Em contrapartida, a ambição e a vontade desmedida
por dinheiro pode levar o ser humano a cometer atos indecentes, deploráveis,
nojentos, dignos de causar vergonha. Alguns exemplos bastante palpáveis deste
fato são a corrupção dos políticos que elegemos, a eterna ganância das
corporações, o desrespeito pelo ser humano em prol do lucro individual é
limitado. Por causa do amor por este malandro que não nos ama ou não nos
corresponde da mesma maneira, invertemos os valores da sociedade em que
vivemos, passando a fazer da exceção à regra. Atitudes éticas se tornam em
artigos enfadonhos. A arte e o pensamento crítico são relegados para outros
planos e deixam de ser prioridade. O lucro e o sucesso são a cartilha a ser
seguida.
O artista e o intelectual, por estarem plenamente
comprometidos com a sensibilidade, geralmente possuem dificuldades gritantes em
lidar com o vil metal. Leonard Cohen, por exemplo, se lançou em uma extensa
turnê mundial devido a um gigantesco desfalque dado por sua ex-empresária. Os
Beatles se separaram de vez em 1970 devido às disputas financeiras que azedaram
a amizade e parceria musical de John Lennon e Paul McCartney. Os Rolling Stones
seguiram rumo ao exílio na França a partir de 1971 por causa das dívidas
astronômicas de Jagger & Richards com o fisco inglês. Dizem que Barbra Streisand
retornou aos palcos depois de 20 anos de recusa em fazer turnês simplesmente
porque o dinheiro tinha acabado. Sinais evidentes que as verdinhas podem
amá-los, como também odiá-los com uma intensidade impressionante.

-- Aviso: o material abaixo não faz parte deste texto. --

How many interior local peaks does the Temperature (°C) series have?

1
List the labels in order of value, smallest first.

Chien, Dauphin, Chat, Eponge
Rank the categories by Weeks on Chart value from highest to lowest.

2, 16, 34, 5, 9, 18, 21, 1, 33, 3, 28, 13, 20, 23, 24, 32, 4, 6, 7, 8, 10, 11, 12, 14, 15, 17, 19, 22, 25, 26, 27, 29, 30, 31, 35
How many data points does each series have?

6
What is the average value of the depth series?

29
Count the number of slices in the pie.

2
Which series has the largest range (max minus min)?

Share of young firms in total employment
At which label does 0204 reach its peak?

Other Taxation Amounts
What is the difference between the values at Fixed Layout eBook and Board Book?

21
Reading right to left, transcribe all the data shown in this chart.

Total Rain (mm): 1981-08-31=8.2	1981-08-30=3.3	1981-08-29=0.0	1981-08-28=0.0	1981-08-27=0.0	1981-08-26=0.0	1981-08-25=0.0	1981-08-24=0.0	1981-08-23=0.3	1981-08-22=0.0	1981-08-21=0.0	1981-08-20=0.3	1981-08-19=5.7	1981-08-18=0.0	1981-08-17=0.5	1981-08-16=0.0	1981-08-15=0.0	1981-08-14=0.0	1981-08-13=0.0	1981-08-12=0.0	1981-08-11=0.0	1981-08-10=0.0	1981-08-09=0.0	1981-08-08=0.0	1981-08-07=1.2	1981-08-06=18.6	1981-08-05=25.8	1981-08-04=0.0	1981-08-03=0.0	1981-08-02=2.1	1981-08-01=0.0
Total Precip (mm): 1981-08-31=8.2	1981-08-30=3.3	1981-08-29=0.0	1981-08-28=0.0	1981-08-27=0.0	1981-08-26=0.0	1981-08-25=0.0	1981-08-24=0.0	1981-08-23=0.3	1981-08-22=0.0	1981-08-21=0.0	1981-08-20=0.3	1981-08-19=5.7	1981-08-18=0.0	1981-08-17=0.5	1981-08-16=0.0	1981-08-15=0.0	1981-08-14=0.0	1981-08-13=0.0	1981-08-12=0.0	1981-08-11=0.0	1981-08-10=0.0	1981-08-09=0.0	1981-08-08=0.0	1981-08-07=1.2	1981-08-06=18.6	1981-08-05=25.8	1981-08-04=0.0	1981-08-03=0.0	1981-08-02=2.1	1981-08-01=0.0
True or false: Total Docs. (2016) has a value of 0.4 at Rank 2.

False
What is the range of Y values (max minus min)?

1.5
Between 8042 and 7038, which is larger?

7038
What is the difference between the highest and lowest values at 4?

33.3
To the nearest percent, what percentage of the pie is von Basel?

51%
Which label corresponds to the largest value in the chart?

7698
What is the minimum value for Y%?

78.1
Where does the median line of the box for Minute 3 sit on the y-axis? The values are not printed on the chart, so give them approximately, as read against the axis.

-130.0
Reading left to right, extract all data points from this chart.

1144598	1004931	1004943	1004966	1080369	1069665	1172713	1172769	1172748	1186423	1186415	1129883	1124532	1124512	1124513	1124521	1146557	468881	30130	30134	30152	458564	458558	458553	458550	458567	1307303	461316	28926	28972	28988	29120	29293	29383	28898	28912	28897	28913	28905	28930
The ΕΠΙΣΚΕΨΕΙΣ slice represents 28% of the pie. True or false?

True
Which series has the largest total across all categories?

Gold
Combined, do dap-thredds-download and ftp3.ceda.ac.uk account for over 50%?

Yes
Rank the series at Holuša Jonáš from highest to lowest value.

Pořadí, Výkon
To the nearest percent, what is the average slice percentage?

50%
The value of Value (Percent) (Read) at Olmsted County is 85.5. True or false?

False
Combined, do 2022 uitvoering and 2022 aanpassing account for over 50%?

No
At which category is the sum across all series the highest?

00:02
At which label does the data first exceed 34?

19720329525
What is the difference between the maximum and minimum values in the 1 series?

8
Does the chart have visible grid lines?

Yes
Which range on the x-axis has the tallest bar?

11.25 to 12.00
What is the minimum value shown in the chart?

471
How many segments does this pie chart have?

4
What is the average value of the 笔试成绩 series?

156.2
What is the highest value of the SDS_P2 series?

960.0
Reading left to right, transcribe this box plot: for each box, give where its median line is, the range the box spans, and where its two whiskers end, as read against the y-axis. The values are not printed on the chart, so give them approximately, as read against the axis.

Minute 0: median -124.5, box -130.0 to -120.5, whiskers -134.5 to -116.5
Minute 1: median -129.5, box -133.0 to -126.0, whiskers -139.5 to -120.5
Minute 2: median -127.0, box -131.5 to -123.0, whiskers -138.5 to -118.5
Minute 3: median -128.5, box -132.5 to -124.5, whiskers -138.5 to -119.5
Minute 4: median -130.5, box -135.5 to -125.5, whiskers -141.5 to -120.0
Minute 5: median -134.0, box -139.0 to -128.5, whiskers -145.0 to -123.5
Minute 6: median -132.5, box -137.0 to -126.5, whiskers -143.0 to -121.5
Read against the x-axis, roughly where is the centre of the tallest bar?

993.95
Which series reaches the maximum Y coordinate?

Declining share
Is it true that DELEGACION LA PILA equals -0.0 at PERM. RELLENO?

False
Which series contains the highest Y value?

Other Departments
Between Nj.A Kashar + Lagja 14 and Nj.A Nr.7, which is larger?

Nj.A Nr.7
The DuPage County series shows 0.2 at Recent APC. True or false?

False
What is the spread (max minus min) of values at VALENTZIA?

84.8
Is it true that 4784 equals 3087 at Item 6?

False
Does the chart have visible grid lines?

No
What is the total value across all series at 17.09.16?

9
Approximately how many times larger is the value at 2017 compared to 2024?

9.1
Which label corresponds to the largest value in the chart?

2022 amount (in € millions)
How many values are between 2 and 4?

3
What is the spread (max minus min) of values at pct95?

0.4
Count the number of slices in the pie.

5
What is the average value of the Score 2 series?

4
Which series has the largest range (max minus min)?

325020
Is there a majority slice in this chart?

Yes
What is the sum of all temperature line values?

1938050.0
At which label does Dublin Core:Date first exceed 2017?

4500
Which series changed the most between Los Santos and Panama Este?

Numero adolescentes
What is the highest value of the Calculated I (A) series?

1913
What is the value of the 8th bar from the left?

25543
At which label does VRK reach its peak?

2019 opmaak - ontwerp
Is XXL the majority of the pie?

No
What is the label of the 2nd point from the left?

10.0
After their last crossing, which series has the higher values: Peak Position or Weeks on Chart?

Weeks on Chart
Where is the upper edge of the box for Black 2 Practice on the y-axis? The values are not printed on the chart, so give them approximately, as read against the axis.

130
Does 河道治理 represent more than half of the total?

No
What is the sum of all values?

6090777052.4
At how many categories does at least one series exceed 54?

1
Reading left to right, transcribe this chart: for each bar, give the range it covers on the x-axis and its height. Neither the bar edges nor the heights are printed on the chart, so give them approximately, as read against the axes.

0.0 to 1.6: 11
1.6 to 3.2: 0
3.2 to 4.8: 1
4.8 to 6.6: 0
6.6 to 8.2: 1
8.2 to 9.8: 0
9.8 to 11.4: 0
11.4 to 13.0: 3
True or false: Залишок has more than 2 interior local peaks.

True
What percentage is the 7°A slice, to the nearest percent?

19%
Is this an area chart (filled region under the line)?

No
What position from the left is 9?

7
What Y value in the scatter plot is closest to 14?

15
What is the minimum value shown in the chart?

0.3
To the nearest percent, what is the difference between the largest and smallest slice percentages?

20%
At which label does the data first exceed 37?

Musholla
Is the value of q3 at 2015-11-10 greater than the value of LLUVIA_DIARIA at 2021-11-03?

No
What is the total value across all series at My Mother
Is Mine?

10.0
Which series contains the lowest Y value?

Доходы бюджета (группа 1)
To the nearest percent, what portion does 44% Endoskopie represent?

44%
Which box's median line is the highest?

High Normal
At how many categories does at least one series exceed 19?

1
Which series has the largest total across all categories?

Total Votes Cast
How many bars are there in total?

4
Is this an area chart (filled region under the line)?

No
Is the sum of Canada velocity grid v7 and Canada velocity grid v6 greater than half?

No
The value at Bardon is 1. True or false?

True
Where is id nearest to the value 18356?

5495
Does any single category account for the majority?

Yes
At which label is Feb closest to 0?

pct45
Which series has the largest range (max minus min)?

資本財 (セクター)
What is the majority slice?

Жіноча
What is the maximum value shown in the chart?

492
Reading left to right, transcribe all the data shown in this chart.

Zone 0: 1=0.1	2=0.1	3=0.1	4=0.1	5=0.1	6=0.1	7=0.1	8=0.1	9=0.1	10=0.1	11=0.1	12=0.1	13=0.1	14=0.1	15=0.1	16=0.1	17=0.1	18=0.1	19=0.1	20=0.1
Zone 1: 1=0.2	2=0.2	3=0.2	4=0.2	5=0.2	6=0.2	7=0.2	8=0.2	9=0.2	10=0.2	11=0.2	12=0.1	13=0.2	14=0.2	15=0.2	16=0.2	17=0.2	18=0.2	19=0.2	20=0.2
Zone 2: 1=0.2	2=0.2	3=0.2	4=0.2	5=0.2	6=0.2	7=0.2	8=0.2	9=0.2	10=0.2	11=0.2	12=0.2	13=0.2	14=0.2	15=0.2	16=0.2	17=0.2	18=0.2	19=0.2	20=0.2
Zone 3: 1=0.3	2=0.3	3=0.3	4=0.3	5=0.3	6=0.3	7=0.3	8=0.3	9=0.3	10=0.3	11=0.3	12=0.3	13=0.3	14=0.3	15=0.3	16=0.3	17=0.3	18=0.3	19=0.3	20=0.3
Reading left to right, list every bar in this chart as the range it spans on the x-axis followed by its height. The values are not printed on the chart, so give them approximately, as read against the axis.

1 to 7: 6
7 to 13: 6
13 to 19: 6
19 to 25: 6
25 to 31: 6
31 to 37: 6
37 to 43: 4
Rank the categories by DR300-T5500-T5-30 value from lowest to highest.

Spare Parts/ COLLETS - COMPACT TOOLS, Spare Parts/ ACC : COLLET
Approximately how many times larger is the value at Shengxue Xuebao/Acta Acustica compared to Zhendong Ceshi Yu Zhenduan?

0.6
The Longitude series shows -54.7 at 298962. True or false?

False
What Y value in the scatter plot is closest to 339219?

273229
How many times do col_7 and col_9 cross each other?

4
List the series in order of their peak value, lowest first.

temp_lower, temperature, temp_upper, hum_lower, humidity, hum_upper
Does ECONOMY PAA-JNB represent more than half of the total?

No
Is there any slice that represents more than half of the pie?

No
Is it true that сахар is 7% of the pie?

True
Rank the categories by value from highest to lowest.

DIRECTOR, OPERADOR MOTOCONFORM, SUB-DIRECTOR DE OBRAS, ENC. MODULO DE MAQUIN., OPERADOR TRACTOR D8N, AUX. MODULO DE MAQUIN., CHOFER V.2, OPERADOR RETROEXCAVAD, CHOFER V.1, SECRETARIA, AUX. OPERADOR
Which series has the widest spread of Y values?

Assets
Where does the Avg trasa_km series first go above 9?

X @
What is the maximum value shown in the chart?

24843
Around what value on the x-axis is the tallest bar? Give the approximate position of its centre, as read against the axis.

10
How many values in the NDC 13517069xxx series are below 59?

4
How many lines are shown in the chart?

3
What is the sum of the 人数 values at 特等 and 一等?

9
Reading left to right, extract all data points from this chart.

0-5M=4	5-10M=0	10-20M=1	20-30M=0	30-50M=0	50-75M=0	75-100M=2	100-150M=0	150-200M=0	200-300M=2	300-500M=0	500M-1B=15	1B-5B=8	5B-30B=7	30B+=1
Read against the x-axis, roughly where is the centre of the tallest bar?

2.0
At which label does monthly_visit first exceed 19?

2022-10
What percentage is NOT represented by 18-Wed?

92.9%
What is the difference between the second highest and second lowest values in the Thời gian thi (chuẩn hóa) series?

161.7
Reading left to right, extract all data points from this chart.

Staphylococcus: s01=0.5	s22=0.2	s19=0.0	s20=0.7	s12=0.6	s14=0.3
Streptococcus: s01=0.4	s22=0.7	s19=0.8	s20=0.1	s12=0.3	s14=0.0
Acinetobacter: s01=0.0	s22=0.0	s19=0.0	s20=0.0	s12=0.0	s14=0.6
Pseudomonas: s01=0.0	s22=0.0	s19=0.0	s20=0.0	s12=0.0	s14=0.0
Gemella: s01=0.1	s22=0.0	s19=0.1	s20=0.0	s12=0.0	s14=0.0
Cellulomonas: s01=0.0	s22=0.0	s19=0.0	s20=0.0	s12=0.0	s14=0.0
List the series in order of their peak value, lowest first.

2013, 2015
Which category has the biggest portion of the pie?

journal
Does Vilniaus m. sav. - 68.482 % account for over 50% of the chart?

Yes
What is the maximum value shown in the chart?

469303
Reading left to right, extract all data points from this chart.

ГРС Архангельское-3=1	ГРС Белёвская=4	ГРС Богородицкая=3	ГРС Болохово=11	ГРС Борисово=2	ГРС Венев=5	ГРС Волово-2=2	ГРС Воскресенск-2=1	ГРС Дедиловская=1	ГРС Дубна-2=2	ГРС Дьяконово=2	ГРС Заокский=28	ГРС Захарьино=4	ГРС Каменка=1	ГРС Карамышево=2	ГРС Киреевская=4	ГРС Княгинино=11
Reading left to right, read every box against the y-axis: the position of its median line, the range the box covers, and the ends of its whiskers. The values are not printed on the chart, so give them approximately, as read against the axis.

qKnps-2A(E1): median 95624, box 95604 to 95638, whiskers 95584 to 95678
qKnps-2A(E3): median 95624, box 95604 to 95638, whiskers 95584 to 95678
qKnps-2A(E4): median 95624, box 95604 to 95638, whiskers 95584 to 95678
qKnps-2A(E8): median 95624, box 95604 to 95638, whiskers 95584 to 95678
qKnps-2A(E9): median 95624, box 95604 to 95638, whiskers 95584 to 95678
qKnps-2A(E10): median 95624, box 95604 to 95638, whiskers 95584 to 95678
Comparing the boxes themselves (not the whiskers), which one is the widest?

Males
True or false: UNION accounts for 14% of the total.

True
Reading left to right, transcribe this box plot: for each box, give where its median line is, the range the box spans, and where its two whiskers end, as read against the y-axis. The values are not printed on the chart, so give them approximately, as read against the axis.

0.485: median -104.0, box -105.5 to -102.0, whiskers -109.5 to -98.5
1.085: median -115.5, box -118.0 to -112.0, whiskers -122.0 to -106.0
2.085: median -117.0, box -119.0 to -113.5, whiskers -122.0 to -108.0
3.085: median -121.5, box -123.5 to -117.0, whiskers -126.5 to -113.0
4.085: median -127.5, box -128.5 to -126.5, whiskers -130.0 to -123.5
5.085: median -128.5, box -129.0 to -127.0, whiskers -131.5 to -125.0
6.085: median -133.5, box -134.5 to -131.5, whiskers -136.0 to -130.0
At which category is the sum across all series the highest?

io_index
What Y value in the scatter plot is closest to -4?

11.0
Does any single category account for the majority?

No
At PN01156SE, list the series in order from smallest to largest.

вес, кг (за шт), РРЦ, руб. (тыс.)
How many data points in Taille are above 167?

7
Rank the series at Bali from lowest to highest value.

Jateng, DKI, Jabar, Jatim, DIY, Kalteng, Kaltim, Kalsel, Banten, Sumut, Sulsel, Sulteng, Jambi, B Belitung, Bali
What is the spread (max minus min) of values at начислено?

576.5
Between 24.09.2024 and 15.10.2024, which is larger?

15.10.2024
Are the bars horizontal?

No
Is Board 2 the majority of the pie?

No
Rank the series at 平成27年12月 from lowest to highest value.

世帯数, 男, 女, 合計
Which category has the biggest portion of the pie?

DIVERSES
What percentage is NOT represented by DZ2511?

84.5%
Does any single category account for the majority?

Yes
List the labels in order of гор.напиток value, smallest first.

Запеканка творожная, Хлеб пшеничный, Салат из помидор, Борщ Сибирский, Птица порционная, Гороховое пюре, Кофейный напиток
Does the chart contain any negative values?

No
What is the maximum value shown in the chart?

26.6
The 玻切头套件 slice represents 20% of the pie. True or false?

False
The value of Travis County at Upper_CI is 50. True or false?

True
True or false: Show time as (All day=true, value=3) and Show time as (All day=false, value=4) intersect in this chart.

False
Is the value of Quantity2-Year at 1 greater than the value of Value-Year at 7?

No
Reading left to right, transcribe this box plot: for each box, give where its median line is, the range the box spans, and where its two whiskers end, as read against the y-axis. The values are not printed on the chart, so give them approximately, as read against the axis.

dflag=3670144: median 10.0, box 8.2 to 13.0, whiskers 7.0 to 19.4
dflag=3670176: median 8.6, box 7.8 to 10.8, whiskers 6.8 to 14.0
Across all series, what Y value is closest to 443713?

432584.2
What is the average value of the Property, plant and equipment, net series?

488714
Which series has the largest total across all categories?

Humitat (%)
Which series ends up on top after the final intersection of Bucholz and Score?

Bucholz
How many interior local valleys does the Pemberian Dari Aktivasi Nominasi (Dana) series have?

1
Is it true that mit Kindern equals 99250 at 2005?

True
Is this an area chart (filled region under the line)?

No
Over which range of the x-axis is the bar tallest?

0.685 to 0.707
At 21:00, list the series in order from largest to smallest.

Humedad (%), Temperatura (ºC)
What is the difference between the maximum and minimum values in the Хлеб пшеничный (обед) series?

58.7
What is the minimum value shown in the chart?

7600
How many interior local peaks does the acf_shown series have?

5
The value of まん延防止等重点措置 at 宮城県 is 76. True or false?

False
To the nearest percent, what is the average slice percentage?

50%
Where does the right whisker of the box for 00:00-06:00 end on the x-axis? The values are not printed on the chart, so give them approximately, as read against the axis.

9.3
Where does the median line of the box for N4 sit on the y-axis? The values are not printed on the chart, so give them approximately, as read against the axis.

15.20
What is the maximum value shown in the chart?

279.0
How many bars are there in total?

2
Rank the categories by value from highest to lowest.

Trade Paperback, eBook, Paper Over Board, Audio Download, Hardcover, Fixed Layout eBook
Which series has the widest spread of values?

Sem falsa modéstia ou “vitimismo” descarado, afirmo, sem rodeios, que pertenço ao grupo daqueles que o dinheiro sempre odiou. Com muito orgulho é um
pouco de vergonha. Sempre me pergunto por onde esse verdinho anda depois do dia
6 ou 7 de cada mês, pensando nas culpas e na minha eterna inaptidão em lidar com
ele. O vil metal, o mais malandro de todos os malandros, volta sorrateiramente
ou no último dia da temporada ou no quinto dia útil para, logo depois, bater
cruelmente em retirada. Quando eu aprender a ser um romântico calculista, ele
vai ficar do meu lado durante uma temporada mensal completa. Até lá, preciso
entender a lição do velho Tio Patinhas e tomar decisões mais pautadas pelo
cérebro, não pelo coração. Quem sabe a maturidade dos meus 30 e poucos anos me
dê a oportunidade de um dia poder zombar daqueles que sorriram diante dos meus
fracassos e das solas gastas dos meus sapatos furados. Talvez eu não consiga
comprar um time de futebol ou um Lear Jet,
mas quem sabe posso garantir um mínimo de conforto para a velhice?